When Jesus takes a towel and washes the feet of the disciples, we are for the most part tempted to emphasise his humility, his willingness to serve – and certainly that is how John interprets the action. Peter’s response however shows the other side of the equation. It would seem that despite his discipleship, Peter has not yet learnt what it means to accept Jesus’ love. He is not willing to believe that a central aspect of faith in Jesus means receiving the gifts that Jesus has to offer. He does not understand that what is required is not the humility of thinking oneself unworthy, but the humility of accepting that unworthy though he may be, that does not put him outside the reach of Jesus’ love. Peter is self-conscious and uncomfortable with the intimacy that a relationship with Jesus involves.

He represents all those of us who do not believe that we are loveable and therefore cannot believe in God’s love for us.

Throughout Lent I have challenged you to consider how much God loves you, to believe that if God thinks you are worthy of God’s love that it must be true, and to understand that in the warmth of God’s love we can allow even those parts of ourselves of which we are most ashamed, to be completely exposed and laid bare.

Knowing ourselves loved frees us to give ourselves wholly to God.

If like Peter we are still holding something back, perhaps now is the time to ask ourselves what it is and why we are holding on.

 

Intercessions

Loving God,

On this night, Jesus took a towel and washed the feet of his disciples, demonstrating that nothing was beneath his notice, and no one unworthy of his love. Give us a true sense of our worth, that we may see worth in others and so build a world of compassion, tolerance and love.

God of grace. Hear our prayer.

Holy God,

On this night Jesus demonstrates true humility and a willingness to serve. May we your church have a sense of proportion as to our own importance and truly understand what it means to serve the world around us.
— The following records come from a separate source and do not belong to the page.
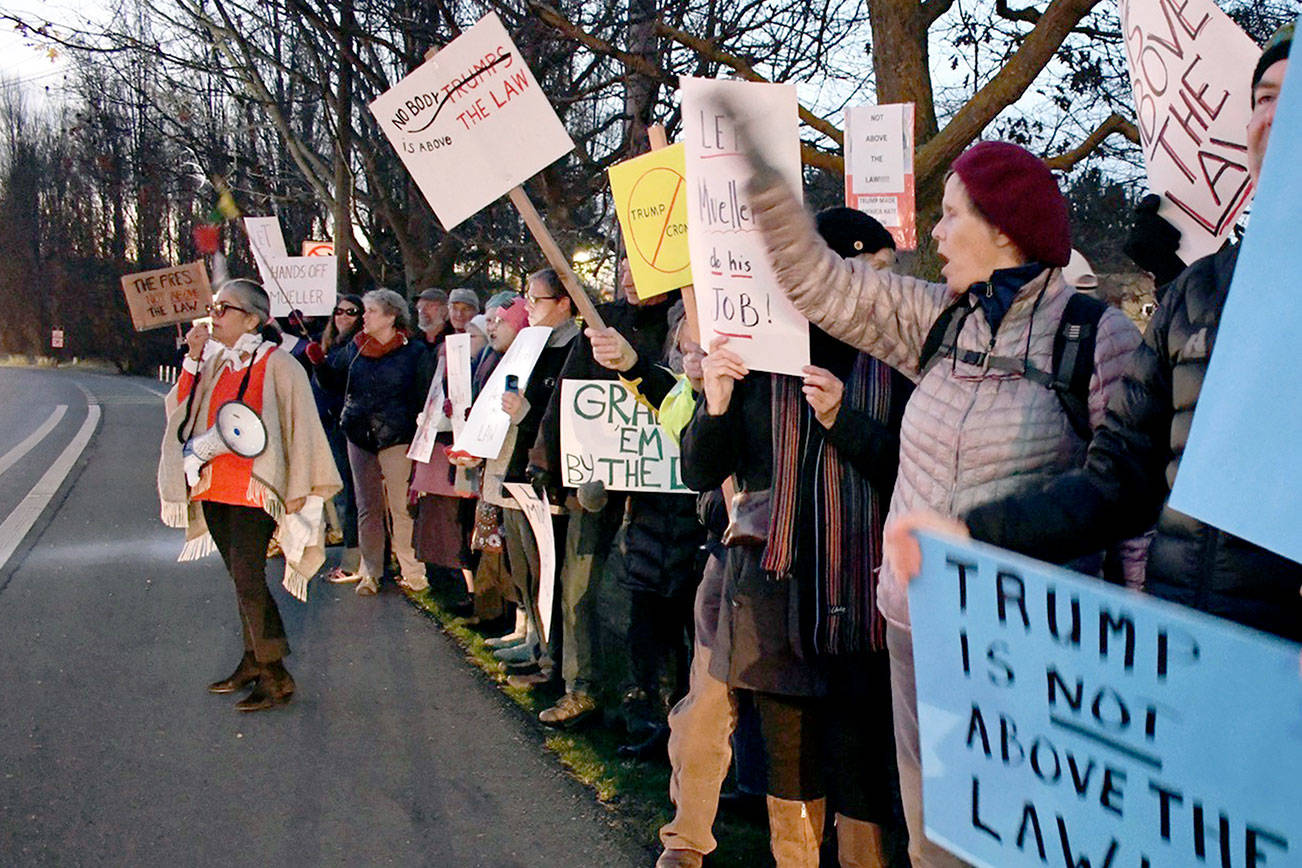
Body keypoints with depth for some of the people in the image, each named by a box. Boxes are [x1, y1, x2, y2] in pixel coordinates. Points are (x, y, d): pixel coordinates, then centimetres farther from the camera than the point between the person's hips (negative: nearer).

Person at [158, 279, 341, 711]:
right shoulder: (215, 362, 12)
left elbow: (300, 425, -8)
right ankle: (253, 662, 26)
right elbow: (182, 407, 7)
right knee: (242, 579, 15)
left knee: (247, 579, -11)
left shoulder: (276, 364, -9)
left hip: (253, 489, -7)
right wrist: (193, 359, -3)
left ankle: (276, 675, -3)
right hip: (214, 488, 7)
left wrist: (297, 488, -10)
God of grace. Hear our prayer.

Gracious God,

On this night Jesus washed the feet even of Judas who was about to betray him. Help us to love and accept the unloved and unlovable – even those who do us wrong.

God of grace. Hear our prayer.

Comforting God,

On this night, Jesus gave himself completely into your hands. Enable us to trust in you in good times and bad, in sickness and in health.
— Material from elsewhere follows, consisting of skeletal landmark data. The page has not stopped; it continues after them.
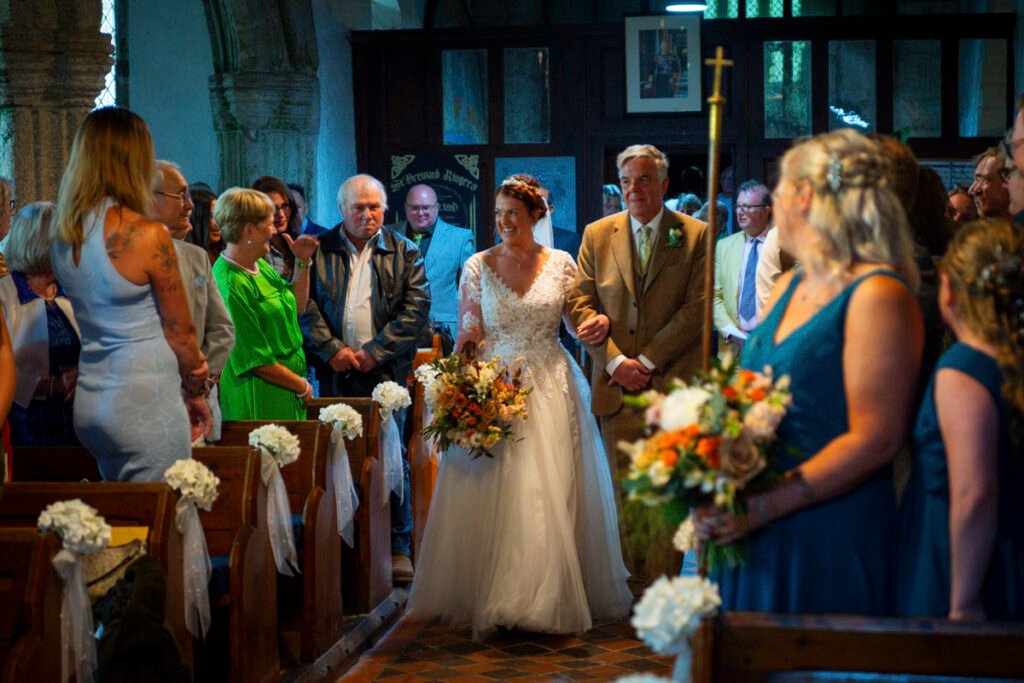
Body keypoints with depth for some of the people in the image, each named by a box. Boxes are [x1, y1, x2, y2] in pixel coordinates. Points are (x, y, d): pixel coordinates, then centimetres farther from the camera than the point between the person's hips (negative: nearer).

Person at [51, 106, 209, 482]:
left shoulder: (63, 237, 5)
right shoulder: (148, 235, -15)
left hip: (89, 404, 7)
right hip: (144, 405, -7)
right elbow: (180, 332, -7)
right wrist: (195, 392, 10)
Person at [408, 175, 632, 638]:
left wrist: (597, 323, -10)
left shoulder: (561, 264, 5)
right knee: (491, 493, -2)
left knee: (548, 492, -2)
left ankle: (550, 597, 7)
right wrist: (466, 339, -18)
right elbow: (466, 337, 4)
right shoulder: (478, 267, 3)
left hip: (549, 390, 0)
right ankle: (488, 599, 8)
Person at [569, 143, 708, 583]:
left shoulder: (696, 236, 3)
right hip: (616, 384, 3)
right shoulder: (597, 235, 10)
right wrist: (615, 361, -8)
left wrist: (647, 361, -10)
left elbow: (697, 308, -5)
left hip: (672, 383, -2)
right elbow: (579, 303, 5)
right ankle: (636, 589, 12)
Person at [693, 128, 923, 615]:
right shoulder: (787, 288, 14)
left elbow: (875, 440, -18)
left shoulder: (876, 296, -12)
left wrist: (762, 506, -23)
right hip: (752, 528, 7)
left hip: (829, 537, -7)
God of grace. Hear our prayer.

Eternal God,

On this night Jesus began a journey from life to death, a journey that became a journey from death to life. Give to us the same confidence in your guiding hand, that we may submit entirely to your will, and knowing that we are already yours, enter with joy our eternal rest.

Accept our prayers through Jesus Christ our Lord who taught us to pray.